Andrey Anatoliyevich Andreyev (Андрей Анатольевич Андреев), born 24 May 1976 in Tomsk, Soviet Union, is a Russian politician.

==Biography==
He was born on May 24, 1976, in Tomsk. In 1979–1993 he lived in Glazov (Udmurtia). In 1999 he graduated from the Faculty of Journalism of Moscow State University.

In 1997–2006 he headed the press service of the Communist Party of the Russian Federation and was the press secretary of the leader of the Communist Party of the Russian Federation, G.A. Zyuganov. In 2003 he was appointed as deputy general director of the newspaper Pravda.

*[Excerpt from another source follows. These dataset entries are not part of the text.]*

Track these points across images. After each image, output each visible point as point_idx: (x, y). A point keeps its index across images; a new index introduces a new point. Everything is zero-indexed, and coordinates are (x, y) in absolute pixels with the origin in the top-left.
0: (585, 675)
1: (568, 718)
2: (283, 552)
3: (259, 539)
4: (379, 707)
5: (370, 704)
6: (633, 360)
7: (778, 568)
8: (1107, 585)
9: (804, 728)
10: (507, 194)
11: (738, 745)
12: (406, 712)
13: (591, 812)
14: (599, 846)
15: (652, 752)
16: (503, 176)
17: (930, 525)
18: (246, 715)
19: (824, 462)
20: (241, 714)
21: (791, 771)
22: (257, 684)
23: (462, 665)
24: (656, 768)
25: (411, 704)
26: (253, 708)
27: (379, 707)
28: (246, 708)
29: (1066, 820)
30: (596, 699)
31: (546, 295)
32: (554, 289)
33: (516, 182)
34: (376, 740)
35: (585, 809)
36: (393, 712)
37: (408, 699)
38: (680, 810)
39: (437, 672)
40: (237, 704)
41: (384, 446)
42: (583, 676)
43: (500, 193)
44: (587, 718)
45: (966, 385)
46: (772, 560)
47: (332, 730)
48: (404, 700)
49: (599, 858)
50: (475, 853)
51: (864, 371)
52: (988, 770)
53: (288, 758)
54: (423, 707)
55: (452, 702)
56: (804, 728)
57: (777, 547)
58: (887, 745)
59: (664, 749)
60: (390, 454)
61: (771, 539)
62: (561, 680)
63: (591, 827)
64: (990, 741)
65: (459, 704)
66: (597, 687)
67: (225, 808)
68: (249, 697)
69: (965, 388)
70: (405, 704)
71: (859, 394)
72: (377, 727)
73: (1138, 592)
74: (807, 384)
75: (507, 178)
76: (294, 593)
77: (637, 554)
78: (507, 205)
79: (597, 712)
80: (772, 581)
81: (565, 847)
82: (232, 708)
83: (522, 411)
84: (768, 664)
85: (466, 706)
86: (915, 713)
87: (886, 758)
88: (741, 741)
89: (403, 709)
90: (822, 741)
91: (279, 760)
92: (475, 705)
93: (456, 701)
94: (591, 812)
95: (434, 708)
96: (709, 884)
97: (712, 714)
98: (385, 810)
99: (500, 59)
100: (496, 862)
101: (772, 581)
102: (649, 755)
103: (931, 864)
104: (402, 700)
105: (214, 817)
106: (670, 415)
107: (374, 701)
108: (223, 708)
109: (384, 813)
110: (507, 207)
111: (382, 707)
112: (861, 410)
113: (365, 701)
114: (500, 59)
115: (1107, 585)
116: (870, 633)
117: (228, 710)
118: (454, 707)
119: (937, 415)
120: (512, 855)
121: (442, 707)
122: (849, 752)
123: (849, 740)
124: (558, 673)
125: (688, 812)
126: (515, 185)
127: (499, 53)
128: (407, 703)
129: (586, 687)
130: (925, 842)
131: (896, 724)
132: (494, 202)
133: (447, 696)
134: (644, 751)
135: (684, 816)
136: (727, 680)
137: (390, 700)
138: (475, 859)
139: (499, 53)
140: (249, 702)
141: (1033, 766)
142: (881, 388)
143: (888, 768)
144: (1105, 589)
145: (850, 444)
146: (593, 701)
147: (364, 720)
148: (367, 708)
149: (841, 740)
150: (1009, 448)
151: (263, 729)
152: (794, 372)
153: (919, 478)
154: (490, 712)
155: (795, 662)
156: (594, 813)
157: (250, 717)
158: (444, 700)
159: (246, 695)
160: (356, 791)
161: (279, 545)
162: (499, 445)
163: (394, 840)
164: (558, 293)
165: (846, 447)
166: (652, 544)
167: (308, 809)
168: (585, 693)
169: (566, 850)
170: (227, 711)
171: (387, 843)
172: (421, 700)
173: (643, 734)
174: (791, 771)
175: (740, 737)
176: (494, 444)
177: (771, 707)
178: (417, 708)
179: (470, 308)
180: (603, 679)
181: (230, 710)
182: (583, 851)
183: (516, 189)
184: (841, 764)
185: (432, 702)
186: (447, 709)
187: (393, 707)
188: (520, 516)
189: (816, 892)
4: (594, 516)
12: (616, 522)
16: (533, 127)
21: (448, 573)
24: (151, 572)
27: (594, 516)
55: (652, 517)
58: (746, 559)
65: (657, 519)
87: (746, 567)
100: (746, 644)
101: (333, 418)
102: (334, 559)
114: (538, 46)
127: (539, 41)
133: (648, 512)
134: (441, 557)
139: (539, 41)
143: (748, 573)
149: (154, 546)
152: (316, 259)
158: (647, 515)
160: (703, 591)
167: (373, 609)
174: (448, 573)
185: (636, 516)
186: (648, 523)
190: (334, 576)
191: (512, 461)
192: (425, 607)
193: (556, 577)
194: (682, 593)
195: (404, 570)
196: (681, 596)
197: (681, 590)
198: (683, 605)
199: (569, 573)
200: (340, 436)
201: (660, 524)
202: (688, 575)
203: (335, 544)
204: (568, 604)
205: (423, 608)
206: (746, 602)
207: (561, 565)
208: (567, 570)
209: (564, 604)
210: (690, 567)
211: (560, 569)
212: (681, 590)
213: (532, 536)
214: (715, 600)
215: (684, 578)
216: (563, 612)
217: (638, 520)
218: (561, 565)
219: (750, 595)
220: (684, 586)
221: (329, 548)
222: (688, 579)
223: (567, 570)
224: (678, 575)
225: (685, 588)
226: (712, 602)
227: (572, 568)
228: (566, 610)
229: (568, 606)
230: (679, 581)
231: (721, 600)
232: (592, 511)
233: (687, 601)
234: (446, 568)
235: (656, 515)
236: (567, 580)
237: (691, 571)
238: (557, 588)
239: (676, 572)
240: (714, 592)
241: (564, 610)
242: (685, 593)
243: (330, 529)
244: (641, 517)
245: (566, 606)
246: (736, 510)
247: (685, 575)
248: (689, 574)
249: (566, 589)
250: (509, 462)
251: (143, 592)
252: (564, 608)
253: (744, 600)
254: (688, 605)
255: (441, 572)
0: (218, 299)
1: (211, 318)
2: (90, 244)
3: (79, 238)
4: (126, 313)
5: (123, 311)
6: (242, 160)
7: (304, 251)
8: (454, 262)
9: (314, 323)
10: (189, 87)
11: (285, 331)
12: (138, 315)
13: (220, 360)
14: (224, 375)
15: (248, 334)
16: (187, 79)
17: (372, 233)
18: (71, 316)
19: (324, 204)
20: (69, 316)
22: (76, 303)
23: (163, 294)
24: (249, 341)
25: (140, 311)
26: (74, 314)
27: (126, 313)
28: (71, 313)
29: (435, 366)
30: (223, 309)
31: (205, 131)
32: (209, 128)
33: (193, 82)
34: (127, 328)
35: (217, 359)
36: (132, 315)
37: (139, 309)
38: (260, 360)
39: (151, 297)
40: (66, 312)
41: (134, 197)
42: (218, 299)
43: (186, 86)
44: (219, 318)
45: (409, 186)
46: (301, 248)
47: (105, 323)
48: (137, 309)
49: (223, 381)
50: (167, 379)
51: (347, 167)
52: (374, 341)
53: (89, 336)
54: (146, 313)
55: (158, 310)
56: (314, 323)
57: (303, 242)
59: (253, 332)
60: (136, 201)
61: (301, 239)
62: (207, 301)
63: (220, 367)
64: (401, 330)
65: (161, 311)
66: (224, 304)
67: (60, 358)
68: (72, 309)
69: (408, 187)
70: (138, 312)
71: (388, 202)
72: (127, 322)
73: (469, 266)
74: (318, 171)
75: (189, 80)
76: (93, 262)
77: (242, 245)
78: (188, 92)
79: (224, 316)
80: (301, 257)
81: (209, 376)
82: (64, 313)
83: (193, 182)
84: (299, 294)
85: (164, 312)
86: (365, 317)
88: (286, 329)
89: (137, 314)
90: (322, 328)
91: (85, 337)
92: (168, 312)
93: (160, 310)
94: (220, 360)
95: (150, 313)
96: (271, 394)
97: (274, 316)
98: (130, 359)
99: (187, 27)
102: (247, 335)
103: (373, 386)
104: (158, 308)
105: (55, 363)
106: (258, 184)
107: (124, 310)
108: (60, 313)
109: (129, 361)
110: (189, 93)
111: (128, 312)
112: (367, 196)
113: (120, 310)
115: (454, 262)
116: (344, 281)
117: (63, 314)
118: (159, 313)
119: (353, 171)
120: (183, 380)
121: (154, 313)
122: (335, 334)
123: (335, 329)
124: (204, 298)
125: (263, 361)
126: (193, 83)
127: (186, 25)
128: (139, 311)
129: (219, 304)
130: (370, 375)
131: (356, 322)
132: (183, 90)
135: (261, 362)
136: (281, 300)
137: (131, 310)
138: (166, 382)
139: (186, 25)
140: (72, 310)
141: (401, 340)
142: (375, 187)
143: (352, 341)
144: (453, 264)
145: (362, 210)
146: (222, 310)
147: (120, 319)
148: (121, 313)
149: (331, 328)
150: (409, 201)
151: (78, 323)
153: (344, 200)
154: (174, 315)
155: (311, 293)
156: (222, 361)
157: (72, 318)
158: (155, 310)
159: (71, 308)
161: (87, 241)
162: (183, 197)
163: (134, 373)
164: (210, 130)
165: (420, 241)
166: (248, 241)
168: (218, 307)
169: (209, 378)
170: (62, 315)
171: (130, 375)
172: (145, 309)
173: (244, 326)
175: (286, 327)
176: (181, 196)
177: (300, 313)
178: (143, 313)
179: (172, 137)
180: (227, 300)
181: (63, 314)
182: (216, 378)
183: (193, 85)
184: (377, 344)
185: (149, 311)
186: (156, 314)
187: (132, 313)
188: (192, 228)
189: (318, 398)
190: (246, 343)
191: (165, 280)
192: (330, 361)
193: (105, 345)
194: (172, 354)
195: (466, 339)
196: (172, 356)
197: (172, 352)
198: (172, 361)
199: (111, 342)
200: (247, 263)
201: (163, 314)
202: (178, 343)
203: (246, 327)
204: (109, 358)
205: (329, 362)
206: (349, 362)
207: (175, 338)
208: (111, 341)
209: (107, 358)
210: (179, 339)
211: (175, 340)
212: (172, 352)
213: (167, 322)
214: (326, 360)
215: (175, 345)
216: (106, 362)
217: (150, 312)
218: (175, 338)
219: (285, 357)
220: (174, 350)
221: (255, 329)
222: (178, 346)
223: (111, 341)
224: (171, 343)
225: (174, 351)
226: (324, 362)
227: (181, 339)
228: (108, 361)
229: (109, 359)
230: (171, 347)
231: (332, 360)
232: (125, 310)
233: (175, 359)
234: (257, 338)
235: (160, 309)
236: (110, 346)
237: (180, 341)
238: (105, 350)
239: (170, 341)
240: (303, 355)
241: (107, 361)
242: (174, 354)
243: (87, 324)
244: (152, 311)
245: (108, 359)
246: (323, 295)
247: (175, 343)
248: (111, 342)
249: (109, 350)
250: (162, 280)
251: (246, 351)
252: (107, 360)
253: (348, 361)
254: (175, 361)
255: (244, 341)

In 2007 he was elected to the State Duma of the fifth convocation. He joined the Communist Party faction, was the member of the State Duma Committee on Information Policy, Information Technology and Communications.

In 2011, he was elected to the State Duma of the sixth convocation, and became the member of the Communist Party faction, the member of the State Duma Committee on Transport, and the deputy chairperson of the State Duma Committee on MPs’ ethics.

In the elections to the State Duma of the VIIth convocation (2016), he runs from the Communist Party in 96 Bratsk single-mandate electoral district, Irkutsk region, and is also included in the federal list from the Communist Party of the Russian Federation (regional group 21, Irkutsk region).

Candidate of Sciences. Associate Professor of Moscow State University.